## Required tasks
a – According to the post about the camp's red pines, what caused the trees to die?
b – Reproduce the stretch of the post about the camp's red pines from "I mention sustainability" through "at least try).".
c – Pick up the post about the camp's red pines after its last sentence and continue writing it.

I love learning. Finding out new information or someone teaching me about a subject that I know nothing about is endlessly exciting to me. At camp, there are so, so many opportunities to learn. One of the ways that I think I have learned the most is in the area of sustainability. A couple of posts ago, I mentioned that Stewards of the Earth is one of our core values. When I interviewed to work at camp, I admitted that this was the core value that I was the most nervous about being to able to live out, not because I don't think it's important, but because I don't have very much experience with it at all. Before this job, I didn't know what foods are and aren't compost able, I had never taken care of chickens, and I could not tell you which plants on camp were native and which were non-native. Now, I feel comfortable with all of those things, and I like to talk about them. However, since I'm still a sustainability/stewardship novice, I will be linking to several articles throughout this post written by people who know much more than I do about the subject.
I mention sustainability because it's important for what I actually want to talk about: something that I have started to call the de-pineification. Over the last couple months, the camp landscape has changed pretty dramatically. The red pines that surround our amphitheater and the edge of the road leading to our dining hall have all been cut down, leaving a bare, straw-covered meadow where several dozen trees once stood. And I'm going to tell you why that's a good thing (or at least try).
When I first found out that all of the trees were going to be cut down, I was pretty mortified. At a very basic level, my opinion was: cutting trees down = automatically bad choice. What I found out was that these trees were going to fall down anyway at some point. The red pines had fallen victim to something called the pine bark beetle, causing them to die. So not only were these trees sick, but if we left them be, we could not control when or where they would fall. Remember where I said the pines were? It's one of the parts of camp that is the most traversed throughout the year, meaning that a spontaneously fallen tree could be devastating. So it made more sense to get rid of them now, when there are no groups on camp, and keep camp safe for everyone.

## Data excerpts
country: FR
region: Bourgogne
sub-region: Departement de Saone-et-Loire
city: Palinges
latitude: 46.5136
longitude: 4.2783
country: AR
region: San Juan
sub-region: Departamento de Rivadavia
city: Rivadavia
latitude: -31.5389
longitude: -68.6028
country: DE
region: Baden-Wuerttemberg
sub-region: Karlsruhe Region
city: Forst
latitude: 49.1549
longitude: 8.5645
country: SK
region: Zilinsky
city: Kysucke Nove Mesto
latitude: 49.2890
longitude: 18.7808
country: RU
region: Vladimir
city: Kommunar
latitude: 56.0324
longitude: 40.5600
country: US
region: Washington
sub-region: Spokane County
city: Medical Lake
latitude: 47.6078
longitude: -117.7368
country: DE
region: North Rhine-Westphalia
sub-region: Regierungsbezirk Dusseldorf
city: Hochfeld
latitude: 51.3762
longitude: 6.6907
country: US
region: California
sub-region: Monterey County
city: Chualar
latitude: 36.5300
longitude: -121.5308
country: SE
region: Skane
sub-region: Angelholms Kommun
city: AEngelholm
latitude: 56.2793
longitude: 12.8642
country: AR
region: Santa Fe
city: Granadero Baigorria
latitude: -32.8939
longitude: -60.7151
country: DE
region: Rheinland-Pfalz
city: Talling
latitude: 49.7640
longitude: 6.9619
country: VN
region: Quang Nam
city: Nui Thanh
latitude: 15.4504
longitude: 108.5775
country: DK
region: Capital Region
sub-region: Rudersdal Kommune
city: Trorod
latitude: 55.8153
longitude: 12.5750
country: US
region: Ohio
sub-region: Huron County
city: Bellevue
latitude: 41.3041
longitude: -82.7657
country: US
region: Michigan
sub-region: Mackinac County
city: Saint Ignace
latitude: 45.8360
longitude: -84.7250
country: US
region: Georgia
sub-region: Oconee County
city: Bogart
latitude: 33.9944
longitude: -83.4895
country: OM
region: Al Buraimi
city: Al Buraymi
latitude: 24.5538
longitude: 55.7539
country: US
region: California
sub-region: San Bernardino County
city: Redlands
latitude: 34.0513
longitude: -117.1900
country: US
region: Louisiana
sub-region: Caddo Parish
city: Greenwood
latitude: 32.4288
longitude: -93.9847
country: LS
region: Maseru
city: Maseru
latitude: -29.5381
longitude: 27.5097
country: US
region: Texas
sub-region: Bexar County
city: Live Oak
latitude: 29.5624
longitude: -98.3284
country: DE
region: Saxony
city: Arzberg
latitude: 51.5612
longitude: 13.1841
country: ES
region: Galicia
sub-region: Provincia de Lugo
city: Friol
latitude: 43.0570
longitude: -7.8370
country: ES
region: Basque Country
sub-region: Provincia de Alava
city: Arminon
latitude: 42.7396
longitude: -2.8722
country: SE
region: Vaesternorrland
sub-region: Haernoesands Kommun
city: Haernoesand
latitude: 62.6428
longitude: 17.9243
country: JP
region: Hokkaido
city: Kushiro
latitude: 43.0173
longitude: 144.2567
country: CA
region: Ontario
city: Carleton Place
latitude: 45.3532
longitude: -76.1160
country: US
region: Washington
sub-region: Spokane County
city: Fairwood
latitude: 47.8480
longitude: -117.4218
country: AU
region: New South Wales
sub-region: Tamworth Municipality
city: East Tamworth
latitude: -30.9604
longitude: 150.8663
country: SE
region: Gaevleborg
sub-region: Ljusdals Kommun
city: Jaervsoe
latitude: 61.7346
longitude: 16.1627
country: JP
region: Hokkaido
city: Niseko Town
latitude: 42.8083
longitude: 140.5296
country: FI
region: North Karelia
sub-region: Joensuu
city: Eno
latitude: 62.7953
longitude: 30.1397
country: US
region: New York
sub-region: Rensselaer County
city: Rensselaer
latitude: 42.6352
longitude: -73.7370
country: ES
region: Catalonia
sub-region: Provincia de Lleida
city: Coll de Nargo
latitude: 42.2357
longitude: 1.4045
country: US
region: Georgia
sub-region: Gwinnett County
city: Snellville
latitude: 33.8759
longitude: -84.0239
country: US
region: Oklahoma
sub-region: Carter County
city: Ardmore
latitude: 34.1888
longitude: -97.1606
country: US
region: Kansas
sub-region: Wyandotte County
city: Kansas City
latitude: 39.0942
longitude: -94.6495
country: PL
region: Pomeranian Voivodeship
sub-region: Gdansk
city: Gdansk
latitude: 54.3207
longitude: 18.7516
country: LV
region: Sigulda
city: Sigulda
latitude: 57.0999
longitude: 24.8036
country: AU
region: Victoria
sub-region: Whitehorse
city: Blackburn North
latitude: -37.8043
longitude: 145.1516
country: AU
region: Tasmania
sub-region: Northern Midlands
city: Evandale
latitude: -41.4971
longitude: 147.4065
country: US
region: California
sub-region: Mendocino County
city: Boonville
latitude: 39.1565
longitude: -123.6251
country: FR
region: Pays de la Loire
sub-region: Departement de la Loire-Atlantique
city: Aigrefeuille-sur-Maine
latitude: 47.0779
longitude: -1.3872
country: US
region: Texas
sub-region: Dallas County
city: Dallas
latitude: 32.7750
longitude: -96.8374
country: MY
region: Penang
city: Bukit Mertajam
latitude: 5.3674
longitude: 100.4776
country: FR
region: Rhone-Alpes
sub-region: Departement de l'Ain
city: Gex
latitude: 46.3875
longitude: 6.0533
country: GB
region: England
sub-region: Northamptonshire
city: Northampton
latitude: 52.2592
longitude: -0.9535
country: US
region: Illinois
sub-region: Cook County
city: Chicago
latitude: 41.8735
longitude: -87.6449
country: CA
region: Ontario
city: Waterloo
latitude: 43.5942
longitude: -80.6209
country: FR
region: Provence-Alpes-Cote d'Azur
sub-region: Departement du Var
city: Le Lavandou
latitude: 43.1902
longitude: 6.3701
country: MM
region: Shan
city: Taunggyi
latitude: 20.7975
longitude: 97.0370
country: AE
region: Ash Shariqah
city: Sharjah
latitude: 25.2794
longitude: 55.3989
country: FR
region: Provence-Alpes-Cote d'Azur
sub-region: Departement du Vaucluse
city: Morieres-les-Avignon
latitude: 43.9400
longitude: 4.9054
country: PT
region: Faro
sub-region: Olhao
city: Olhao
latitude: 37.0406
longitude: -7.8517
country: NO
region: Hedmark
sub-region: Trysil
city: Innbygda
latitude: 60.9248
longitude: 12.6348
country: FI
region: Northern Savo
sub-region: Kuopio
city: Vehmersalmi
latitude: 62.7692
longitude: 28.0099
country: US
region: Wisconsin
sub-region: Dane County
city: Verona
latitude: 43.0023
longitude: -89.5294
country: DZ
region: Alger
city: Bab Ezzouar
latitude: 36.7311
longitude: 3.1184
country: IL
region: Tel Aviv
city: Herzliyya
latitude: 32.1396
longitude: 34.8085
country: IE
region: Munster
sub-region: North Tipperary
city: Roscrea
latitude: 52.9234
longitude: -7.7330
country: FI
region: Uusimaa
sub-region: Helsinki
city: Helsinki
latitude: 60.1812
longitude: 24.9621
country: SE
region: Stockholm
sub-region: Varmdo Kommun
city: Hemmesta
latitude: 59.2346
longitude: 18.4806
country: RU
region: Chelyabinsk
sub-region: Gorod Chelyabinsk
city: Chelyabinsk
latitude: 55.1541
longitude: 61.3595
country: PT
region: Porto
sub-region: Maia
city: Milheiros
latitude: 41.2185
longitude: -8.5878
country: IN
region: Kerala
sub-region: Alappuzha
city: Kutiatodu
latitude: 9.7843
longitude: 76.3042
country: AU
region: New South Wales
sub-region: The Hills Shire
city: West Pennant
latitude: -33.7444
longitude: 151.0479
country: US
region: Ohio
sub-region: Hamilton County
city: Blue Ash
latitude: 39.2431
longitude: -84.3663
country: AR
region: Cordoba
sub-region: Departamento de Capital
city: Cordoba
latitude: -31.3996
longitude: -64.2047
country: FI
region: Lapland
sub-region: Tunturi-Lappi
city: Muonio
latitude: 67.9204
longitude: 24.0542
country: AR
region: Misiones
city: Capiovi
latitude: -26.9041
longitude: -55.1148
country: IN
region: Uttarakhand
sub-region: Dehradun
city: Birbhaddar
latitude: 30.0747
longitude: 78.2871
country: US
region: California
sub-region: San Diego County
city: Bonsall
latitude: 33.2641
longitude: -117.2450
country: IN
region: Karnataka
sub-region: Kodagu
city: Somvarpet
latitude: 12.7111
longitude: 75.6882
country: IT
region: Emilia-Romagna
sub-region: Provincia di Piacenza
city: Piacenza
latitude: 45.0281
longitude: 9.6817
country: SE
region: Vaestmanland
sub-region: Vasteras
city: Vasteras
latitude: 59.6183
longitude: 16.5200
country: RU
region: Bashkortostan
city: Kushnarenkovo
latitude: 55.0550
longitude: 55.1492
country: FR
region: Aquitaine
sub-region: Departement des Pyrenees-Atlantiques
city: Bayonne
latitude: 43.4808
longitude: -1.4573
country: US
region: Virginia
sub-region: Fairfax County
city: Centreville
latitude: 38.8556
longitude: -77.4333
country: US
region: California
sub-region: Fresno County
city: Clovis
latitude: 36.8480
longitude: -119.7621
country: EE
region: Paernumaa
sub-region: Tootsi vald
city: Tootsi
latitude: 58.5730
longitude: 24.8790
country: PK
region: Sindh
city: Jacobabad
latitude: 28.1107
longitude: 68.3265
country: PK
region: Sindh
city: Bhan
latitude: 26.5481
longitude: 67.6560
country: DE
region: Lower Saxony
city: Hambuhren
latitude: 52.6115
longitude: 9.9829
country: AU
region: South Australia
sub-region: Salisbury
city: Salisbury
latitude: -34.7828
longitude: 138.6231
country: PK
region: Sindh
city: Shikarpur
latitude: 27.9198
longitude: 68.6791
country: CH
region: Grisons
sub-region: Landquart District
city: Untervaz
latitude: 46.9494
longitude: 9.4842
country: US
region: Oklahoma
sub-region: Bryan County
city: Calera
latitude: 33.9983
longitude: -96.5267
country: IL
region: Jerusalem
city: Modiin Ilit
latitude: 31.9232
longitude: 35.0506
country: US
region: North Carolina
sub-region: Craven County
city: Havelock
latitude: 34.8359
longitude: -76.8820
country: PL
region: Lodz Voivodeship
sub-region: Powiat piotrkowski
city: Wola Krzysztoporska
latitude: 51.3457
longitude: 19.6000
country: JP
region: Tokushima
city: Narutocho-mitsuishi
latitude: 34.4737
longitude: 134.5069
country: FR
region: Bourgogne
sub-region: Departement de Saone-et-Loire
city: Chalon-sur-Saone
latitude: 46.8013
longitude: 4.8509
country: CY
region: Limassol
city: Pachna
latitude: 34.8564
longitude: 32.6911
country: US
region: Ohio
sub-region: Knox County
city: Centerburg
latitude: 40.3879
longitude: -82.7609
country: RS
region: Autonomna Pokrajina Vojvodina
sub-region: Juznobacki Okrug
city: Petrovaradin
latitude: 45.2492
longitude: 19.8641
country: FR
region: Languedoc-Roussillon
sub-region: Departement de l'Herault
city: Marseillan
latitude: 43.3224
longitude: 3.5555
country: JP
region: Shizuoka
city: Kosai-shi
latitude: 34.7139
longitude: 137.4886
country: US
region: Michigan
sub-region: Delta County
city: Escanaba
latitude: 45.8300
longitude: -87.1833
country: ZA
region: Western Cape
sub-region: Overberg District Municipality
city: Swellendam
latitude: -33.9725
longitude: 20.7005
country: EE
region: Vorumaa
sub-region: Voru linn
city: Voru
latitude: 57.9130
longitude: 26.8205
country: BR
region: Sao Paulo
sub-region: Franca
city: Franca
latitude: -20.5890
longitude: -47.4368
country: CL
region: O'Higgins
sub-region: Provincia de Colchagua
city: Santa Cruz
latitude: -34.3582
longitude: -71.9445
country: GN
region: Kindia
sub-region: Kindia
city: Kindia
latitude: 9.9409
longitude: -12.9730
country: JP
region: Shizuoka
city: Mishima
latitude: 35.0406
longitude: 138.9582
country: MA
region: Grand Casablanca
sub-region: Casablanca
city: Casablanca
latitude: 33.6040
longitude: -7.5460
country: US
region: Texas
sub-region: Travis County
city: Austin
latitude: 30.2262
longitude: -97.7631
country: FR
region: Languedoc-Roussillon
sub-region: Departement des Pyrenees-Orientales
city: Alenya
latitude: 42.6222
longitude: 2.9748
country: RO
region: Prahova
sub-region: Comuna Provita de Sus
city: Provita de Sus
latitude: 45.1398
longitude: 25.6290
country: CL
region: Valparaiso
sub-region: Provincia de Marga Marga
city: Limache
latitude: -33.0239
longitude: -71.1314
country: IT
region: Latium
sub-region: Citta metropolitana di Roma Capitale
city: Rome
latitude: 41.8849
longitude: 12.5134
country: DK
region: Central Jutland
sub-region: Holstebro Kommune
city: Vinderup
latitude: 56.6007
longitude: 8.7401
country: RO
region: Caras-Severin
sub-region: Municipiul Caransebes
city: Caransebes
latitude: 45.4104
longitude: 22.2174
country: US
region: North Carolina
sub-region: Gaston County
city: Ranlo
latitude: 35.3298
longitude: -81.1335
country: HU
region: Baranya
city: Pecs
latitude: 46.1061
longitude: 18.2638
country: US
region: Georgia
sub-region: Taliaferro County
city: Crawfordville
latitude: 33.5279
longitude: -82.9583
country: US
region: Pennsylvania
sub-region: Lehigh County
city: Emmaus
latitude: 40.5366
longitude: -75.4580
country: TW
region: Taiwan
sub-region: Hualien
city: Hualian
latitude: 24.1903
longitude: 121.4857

## Responses by task
a – The pine bark beetle.

b –
I mention sustainability because it's important for what I actually want to talk about: something that I have started to call the de-pineification. Over the last couple months, the camp landscape has changed pretty dramatically. The red pines that surround our amphitheater and the edge of the road leading to our dining hall have all been cut down, leaving a bare, straw-covered meadow where several dozen trees once stood. And I'm going to tell you why that's a good thing (or at least try).

c –
Not only that, but the red pines were only visitors anyway. They are the only species of pines on camp that are non-native to Brown County, brought in during the 1960s to stop erosion and play into a fad at the time of planting Christmas tree farms. Of all of the pine trees on camp, the pine bark beetle has only attacked the red pines, which is kind of the best form of poetic justice for our native plants. You might think, "If they are non-native, why didn't you just cut them down earlier." The simplified answer to that is, "because they weren't hurting anything." Red pines are not invasive and did the job that they were intended for, which was to stop erosion. There was no need to cut down healthy trees just because they were non-native.
So, we've cut down all of these trees down; what do we do next? We are incredibly lucky to be involved with groups like the Nature Conservancy who not only help us identify and remove non-native species, but also support and nurture the natives ones. Through working with them, the meadow will eventually become a pollinator field made up of native plants. I'm kind of way too excited about the pollinator field because of one big thing: we get to be beekeepers. Camp is going to be home to a hive of bees, which will get their pollen from a combination of pollinator trees, shrubs, and wildflowers. We have been working with a number of people to help us decide what to plant, and it is just so fun to listen to what they have to say, and it's fun to see just how excited they are, too. We have an awesome opportunity to not only create an awesome teaching experience for our campers and participants, but we are fostering growth for some of our native species in a space that has been taken up by non-native plants for more than 50 years. If that's not stewardship, then I don't know what is.
Articles from people who are smarter than me:
Forest Health Problems Impacting Indiana Forest Resources
Honey Bee Information and Trivia
Indiana DNR Resource Guide of Yellowwood State Park (talks about red pine-to-hardwood conversion in a state forest close to camp)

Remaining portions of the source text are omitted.